Additionally, for the farmgate milk industry and dairy producers using raw milk, the ability of Actiphage to detect extremely low levels of mycobacteria means it is a vital tool for food safety and quality assurance. In the UK, where bovine tuberculosis (bTB) is endemic in swathes of the national herd alongside Johne’s disease, the existing standard skin-test has a variable sensitivity potentially missing up to 50% of infected cattle, with the risk that bulk tank milk may be contaminated with live mycobacteria. For example, a retrospective bTB outbreak in a source herd of the raw milk used in unpasteurized cheese manufacture could mean a year’s worth of produce being thrown away, potentially bottoming a business beyond recovery. South of England cheesemaker James Montgomery has been using Actiphage as an insurance policy for his dairy produce for several years. James makes cheddar and raw-milk cheese from his 180 Jersey cows and 200 Holstein Friesians [5,6]. Before Actiphage there was no way of testing bulk tank milk directly for the presence of bTB. In May 2018, Actiphage was accepted by the UK Government’s Animal and Plant Health Agency for exceptional private use on herds stricken with bTB in England. Much of this new strategy was driven by the success of veterinarian Dick Sibley, who incorporated Actiphage into a disease management strategy, to help clear a dairy herd that had been stricken with TB since 2012. With growing international interest in the Actiphage milk and blood tests, further trials are underway in the UK, US and Canada. Research shows that the phage-based assay provides a powerful new tool to help farmers, producers and processors rapidly test milk, milk formula and other dairy products as part of bulk milk testing and quality assurance programmes– enabling the livestock and dairy sector to stay one step ahead of consumer demand.

References

  1. Gerrard, Benjamin MC Swift, George Botsaris, Ross S Davidson, Michael R Hutchings, et al. (2018) Survival of Mycobacterium avium subspecies paratuberculosis in retail pasteurised milk. Food Microbiology 74: 57- 63.

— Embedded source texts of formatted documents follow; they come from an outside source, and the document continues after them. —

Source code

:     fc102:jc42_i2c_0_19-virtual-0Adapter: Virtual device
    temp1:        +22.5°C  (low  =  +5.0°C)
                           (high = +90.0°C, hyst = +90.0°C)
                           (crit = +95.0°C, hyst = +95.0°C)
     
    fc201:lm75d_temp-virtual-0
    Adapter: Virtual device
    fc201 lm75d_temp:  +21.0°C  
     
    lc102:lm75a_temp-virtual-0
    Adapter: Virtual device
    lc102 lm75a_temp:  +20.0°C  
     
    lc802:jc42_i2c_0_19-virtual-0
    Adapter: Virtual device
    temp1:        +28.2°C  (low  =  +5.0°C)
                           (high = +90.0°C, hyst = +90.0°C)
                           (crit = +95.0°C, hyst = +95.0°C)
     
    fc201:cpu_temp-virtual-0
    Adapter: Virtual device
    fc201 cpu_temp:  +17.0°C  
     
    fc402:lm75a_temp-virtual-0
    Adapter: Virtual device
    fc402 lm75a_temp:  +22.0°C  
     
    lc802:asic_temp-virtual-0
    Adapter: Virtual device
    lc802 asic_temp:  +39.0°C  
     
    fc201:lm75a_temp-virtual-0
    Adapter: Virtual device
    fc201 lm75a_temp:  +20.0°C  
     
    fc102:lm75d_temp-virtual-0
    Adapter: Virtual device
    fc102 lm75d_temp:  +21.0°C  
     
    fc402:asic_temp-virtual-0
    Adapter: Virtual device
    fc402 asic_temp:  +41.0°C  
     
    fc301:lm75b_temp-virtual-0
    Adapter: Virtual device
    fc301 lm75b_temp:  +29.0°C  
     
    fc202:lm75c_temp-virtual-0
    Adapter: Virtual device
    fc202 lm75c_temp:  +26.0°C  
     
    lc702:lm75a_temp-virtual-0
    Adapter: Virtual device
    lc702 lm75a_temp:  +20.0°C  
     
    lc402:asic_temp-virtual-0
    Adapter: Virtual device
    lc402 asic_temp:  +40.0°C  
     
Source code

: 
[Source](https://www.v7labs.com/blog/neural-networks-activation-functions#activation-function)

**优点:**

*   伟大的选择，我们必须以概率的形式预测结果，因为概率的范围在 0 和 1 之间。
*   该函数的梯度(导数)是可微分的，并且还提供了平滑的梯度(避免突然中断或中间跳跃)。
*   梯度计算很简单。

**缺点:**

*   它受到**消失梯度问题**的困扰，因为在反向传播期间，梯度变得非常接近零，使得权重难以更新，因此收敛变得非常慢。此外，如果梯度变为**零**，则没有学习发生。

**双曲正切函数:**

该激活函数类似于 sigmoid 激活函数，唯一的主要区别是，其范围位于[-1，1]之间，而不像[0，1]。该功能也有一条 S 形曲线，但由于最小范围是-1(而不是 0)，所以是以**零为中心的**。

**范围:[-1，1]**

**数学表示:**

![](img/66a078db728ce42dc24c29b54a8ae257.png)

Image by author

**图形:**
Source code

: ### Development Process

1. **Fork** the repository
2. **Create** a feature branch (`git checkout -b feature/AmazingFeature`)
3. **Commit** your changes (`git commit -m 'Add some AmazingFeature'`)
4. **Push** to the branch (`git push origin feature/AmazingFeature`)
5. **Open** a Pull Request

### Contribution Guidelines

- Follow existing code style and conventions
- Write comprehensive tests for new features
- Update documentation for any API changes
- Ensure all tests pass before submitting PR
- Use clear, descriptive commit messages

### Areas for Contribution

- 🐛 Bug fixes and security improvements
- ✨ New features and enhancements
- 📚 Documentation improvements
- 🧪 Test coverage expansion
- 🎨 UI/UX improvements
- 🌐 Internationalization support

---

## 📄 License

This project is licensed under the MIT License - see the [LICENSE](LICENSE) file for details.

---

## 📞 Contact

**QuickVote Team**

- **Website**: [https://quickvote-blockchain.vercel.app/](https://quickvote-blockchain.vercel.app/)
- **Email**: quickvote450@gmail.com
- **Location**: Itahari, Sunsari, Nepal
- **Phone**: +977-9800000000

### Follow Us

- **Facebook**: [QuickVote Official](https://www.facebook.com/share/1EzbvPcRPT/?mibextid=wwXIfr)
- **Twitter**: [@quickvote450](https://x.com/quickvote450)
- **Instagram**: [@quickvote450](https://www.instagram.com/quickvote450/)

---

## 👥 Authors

  2. Bull, McMinn EJ, Sidi-Boumedine K, Skull A, Durkin D, Neild P, et al. (2003) Detection and verification of Mycobacterium avium subsp paratuberculosis in fresh ileocolonic mucosal biopsy specimens from individuals with and without Crohn’s disease. Journal of Clinical Microbiology 41(7): 2915-2923.
  3. Feller, Huwiler K, Stephan R, Altpeter E, Shang A, et al. (2007) Mycobacterium avium subspecies paratuberculosis and Crohn’s disease: a systematic review and meta-analysis. Lancet Infectious Diseases 7(9): 607-613.
  4. Rhodes, Richardson H, Hermon-Taylor J, Weightman A, Higham A, et al. (2014) Mycobacterium avium Subspecies paratuberculosis: Human Exposure through Environmental and Domestic Aerosols. Pathogens 3(3): 557-595.
  5. National Advisory Committee on microbiological criteria for foods (2010) Assessment of Food as a Source of Exposure to Mycobacterium avium subspecies paratuberculosis (MAP). Journal of Food Protection 73(7): 1357-1397.
  6. Botsaris, Swift BM, Slana I, Liapi M, Christodoulou M, et al. (2016) Detection of viable Mycobacterium avium subspecies paratuberculosis in powdered infant formula by phage-PCR and confirmed by culture. International Journey of Food Microbiology 216: 91-94.